В этом убеждении она воскликнула умоляющим тоном, обращаясь к царице:
— О, не уходи от обвиняемой, не выслушав ее. Я верю в твое правосудие и только потому прошу выслушать меня. Не верь этой женщине; она ненавидит меня за то, что человек, которого она любит…
Тут Клеопатра прервала ее. Достоинство царицы не позволяло ей слушать препирательства между двумя женщинами, вызванные ревностью. Но с тем тонким чувством, благодаря которому одна женщина легко проникает в настроение другой, она поняла, что жалоба Барины не лишена основания. В самом деле, у нее могла быть причина верить в ненависть Иры. Клеопатра знала, как беспощадно ее любимица преследует своих врагов. Совет ее устранить Барину с дороги возбудил в царице отвращение; именно теперь ей не хотелось отягчать душу дурным делом. Притом же многое в этом милом, своеобразном создании нравилось ей. Тем не менее мысль, что Антоний почтил одинаковым подарком ее и дочь живописца, настолько оскорбляла царицу, что она ограничилась замечанием, не обращенным ни к кому в частности:
— Я, может быть, изменю свое решение со временем. Во всяком случае обвиняемая останется пока на Лохиаде. Я желаю, чтобы с ней обращались хорошо. Ты расположена к ней, Хармиона! Я поручаю тебе надзор за ней. Но если ты хочешь сохранить мою милость, — прибавила она, возвысив голос, — то смотри, чтобы она ни на минуту не оставляла дворца и ни с кем, кроме тебя, не общалась.

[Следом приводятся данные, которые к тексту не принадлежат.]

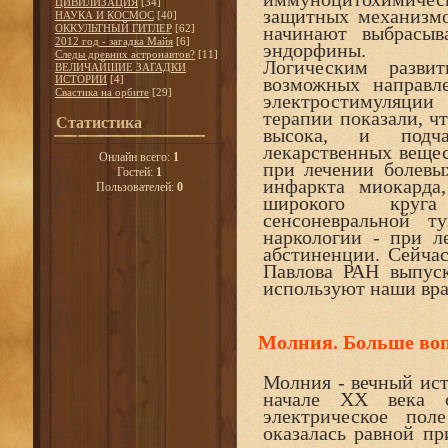
ЦИВИЛИЗАЦИЯ
[34]
защитных механизмо
НАУКА И КОСМОС
[40]
ОККУЛЬТНЫЙ ГИТЛЕР
[62]
начинают выбрасыв
2012 год - загадка Майя
[6]
эндорфины.
Следы древних астронавтов?
[11]
Логическим разви
ВЕЛИЧАЙШИЕ ЗАГАДКИ
ИСТОРИИ
[4]
возможных направл
Свастика на орбите
[29]
электростимуляции
терапии показали, ч
Статистика
высока, и подча
лекарственных вещес
Онлайн всего:
1
при лечении болевы
Гостей:
1
инфаркта миокарда
Пользователей:
0
широкого круга 
сенсоневральной т
наркологии - при л
абстиненции. Сейча
Павлова РАН выпус
используют наши вра
Молния. Больше воп
Молния - вечный ист
начале XX века 
электрическое пол
оказалась равной пр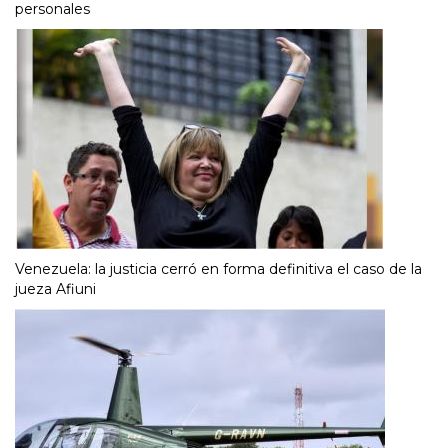
personales
Venezuela: la justicia cerró en forma definitiva el caso de la
jueza Afiuni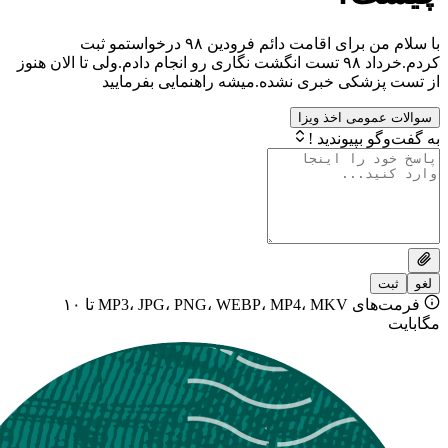
با سلام من برای اقامت دائم فرودین ۹۸ درخواستمو ثبت
کردم.خرداد ۹۸ تست انگشت نگاری رو انجام دادم.ولی تا الان هنوز
شکی خبری نشده.میشه راهنمایی بفرمایید
ومی اخذ ویزا
بپیوندید !
فرمت‌های MP3، JPG، PNG، WEBP، MP4، MKV تا ۱۰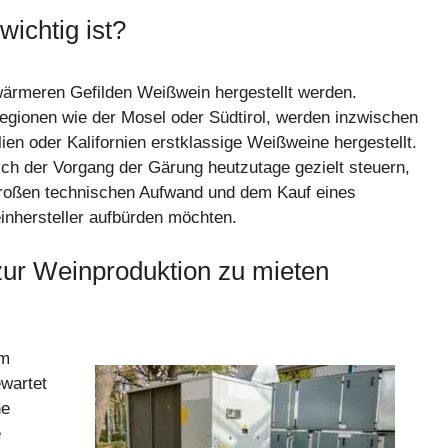
ichtig ist?
wärmeren Gefilden Weißwein hergestellt werden.
gionen wie der Mosel oder Südtirol, werden inzwischen
ien oder Kalifornien erstklassige Weißweine hergestellt.
ich der Vorgang der Gärung heutzutage gezielt steuern,
großen technischen Aufwand und dem Kauf eines
inhersteller aufbürden möchten.
ur Weinproduktion zu mieten
em
wartet
ne
e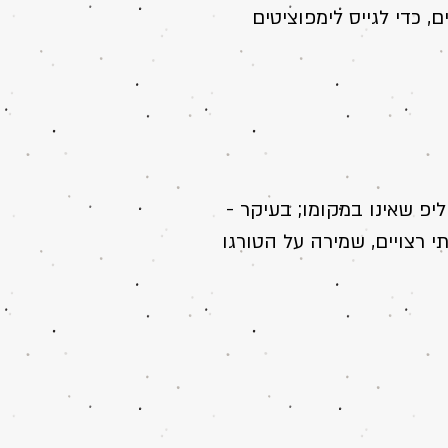
, כדי לגייס לימפוציטים
יפ שאינו במקומו; בﬠיקר -
 רצויים, שמירה על הטורגו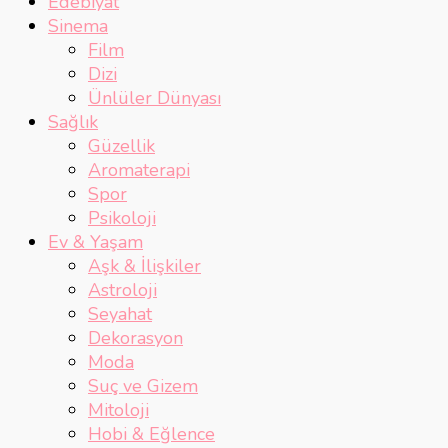
Edebiyat
Sinema
Film
Dizi
Ünlüler Dünyası
Sağlık
Güzellik
Aromaterapi
Spor
Psikoloji
Ev & Yaşam
Aşk & İlişkiler
Astroloji
Seyahat
Dekorasyon
Moda
Suç ve Gizem
Mitoloji
Hobi & Eğlence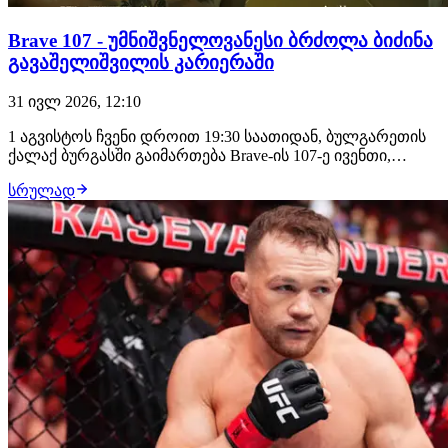
Brave 107 - უმნიშვნელოვანესი ბრძოლა ბიძინა
გავაშელიშვილის კარიერაში
31 ივლ 2026, 12:10
1 აგვისტოს ჩვენი დროით 19:30 საათიდან, ბულგარეთის
ქალაქ ბურგასში გაიმართება Brave-ის 107-ე ივენთი,
სადაც მონაწილეობას მიიღებს ორი ქართველი
სრულად
მებრძოლი: საღამოს თანამთავარ ჩხუბში ბიძინა
გავაშელიშვილის მოწინააღმდეგე იქნება ლუთანდო
ბიკო, უფრო ადრე კი პრელიმზე, რიგით მე-3 ბრძოლაში
ბაჩუკ…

С этими словами она оставила зал.
Последовавшие затем дни были полны забот для царицы. Ночи она проводила большей частью в обсерватории; о Барине же, по-видимому, совершенно забыла. На пятую ночь она потребовала в обсерваторию Алексаса, и тот начал доказывать, что ее планете давно уже угрожает звезда женщины, о которой, как и об его предостережении, царица, по-видимому, забыла и думать.
Клеопатра неохотно слушала его слова, но это только распалило его:
— В ночь по возвращении твоя неистощимая доброта снова побудила тебя к снисходительности, просто непонятной для нас, — продолжал он. — Мы с глубоким волнением следили за этим объяснением, при котором величайшее сердце на земле мерило своей меркой ничтожное и презренное. Но, прежде чем дойдет до вторичного объяснения, я должен предостеречь тебя. Каждый взгляд этой женщины был рассчитан, каждое слово было сказано с целью, каждый звук ее голоса должен был произвести известное действие. Все, что она говорила, все, что она будет говорить, клонится к тому, чтобы обмануть мою высокую повелительницу. Пока еще не дошло до решительных вопросов и ответов. Но ты снова пожелаешь выслушать ее и тогда… Хороша эта история Барины, Марка Антония и двух браслетов!..
— Ты знаешь ее? — спросила Клеопатра.